Is Your Honeymoon Really Necessary and My Wife’s Lodger feature very early performances from Diana Dors, and she stands out now as the best thing in both, poised and peroxide at 21 and demonstrating a comic versatility that wasn’t to re-emerge until her glam days were well behind her.
In the former, a frenetic bedroom farce adapted by a pre-Carry On Talbot Rothwell, she holds her own among a troupe of accomplished performers (Bonar Colleano, David Tomlinson, Sid James) as the trampy ex-wife of a US serviceman, who returns to London with a new spouse only to find he might still be married to the old one. In My Wife’s Lodger, she steals her scenes as the headstrong teenage daughter of demobbed Willie Higginbotham (lugubrious music hall turn Dominic Roche), who comes back ‘oop north’ after six years’ service to find himself cuckolded in his own house by Roger the Lodger (an impressively sleazy Leslie Dwyer). A treat for Dors fans (she even gives us a song), this double bill will also delight fervid collectors of long-forgotten British B-movies.
Fully illustrated booklet with detailed film notes and original promotional materials.
Film Description
This second release of the BFI’s pioneering Adelphi Collection brings two films directed by Maurice Elvey, Is Your Honeymoon Really Necessary? (1953) and My Wife's Lodger (1952).
Is Your Honeymoon Really Necessary? is a juicy, fast-moving bedroom farce featuring a sizzling performance from a young Diana Dors. American Army pilot Laurie Vining (Bonar Colleano) - on leave in London for his honeymoon - is hoping for a little rest and recreation.

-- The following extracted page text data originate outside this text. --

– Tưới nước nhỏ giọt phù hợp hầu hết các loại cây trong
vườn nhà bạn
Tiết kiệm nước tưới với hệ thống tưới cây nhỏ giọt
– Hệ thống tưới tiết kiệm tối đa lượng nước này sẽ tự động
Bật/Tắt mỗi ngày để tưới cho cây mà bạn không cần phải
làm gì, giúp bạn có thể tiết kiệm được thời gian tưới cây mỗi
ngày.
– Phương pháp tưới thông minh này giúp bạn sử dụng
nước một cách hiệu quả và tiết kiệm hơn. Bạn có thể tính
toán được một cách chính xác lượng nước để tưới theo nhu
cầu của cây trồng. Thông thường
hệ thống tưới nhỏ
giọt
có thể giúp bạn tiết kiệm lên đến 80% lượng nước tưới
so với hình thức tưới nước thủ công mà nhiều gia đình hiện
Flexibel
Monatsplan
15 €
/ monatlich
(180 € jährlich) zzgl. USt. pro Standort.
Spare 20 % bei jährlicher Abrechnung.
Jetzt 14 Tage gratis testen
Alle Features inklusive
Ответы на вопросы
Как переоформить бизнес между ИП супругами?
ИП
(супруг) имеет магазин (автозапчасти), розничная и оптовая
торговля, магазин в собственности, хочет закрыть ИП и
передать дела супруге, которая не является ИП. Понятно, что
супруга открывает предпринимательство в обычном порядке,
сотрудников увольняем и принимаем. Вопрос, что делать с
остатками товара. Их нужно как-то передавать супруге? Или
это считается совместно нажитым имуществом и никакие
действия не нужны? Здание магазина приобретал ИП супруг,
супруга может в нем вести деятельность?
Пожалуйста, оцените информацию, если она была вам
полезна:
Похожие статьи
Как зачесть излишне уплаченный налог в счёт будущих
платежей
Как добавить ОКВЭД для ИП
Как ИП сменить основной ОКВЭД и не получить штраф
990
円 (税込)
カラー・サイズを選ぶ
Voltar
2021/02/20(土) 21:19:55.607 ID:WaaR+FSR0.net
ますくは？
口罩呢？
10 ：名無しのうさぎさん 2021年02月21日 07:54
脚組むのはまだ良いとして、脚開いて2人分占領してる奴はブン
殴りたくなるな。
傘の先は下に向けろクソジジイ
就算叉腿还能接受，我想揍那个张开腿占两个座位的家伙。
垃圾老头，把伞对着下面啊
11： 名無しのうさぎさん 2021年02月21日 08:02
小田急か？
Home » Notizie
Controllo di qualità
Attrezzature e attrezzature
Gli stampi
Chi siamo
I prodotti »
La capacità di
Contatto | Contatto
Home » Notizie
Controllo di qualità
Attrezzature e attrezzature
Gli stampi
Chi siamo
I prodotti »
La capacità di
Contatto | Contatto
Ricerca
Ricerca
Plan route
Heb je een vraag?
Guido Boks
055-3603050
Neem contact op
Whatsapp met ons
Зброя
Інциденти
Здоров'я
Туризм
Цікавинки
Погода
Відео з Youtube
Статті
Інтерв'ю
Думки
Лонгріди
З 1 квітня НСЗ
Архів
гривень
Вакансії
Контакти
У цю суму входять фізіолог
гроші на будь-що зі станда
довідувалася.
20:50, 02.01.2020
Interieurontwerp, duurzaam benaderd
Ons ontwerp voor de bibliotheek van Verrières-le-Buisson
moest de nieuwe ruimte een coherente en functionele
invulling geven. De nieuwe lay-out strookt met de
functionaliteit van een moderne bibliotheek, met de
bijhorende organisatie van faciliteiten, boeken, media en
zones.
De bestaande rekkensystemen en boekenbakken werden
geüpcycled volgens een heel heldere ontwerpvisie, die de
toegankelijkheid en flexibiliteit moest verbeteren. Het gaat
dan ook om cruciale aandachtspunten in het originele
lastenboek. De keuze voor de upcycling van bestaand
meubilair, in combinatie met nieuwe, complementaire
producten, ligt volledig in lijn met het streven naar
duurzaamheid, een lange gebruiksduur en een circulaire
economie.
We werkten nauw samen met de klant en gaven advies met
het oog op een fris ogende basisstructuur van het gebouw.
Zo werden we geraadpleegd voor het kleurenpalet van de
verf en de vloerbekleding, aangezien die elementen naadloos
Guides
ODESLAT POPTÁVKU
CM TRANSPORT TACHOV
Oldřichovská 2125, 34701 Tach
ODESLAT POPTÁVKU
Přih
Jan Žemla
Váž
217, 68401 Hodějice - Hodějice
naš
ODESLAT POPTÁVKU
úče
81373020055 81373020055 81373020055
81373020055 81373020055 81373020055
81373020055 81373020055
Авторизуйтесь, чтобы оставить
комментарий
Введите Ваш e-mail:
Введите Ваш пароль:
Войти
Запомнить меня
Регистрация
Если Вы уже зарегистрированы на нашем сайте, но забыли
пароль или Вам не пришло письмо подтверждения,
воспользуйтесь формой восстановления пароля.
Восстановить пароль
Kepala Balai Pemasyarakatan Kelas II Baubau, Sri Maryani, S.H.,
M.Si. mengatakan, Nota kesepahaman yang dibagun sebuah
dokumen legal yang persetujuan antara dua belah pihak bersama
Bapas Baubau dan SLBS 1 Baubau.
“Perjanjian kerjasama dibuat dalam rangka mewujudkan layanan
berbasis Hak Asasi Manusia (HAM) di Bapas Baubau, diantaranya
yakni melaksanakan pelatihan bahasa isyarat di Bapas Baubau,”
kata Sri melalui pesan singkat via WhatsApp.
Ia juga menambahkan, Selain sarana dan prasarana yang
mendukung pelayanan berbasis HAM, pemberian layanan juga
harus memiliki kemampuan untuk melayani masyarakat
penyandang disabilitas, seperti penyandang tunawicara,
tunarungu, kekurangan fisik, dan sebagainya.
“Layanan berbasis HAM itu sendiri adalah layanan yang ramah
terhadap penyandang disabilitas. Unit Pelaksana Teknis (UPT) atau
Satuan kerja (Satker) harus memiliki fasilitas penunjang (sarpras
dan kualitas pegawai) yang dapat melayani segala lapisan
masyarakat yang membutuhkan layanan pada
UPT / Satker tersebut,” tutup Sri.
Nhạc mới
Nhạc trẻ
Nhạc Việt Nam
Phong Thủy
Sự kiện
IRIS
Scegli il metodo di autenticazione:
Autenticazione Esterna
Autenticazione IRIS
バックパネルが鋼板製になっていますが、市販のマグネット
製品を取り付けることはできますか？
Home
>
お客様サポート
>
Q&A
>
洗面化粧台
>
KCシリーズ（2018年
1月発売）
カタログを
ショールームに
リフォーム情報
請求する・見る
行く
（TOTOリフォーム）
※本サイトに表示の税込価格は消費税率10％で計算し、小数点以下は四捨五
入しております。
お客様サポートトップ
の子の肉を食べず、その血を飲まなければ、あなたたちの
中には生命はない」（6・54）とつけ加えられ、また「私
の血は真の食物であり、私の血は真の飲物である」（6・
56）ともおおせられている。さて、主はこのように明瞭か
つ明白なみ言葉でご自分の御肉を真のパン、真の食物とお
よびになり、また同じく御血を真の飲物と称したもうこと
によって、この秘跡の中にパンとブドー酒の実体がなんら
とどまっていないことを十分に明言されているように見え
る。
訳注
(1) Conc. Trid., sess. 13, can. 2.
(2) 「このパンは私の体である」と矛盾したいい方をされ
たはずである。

But his idyllic bliss is shattered abruptly when his stunning ex, Candy - saucily played with mischievous relish by Dors – unexpectedly arrives at his hotel, insisting that they're still man and wife. Under pressure to think quick and act fast, he enlists the assistance of his gum-chewing, wisecracking co-pilot Hank Hanlon (Sid James) and nervous, girl-shy lawyer Frank Betterton (David Tomlinson). But his troubles have only just begun...
My Wife’s Lodger (1952) finds hapless soldier, Willie Higginbotham (Dominic Roche) return home after six years hoping for a hero’s welcome only to find that his home has become a boarding-house and Roger the Lodger (Leslie Dwyer) has got his arms around his wife and his feet under the table, while Willie’s ditzy daughter Eunice (Diana Dors) only wants to sing, dance and jitterbug!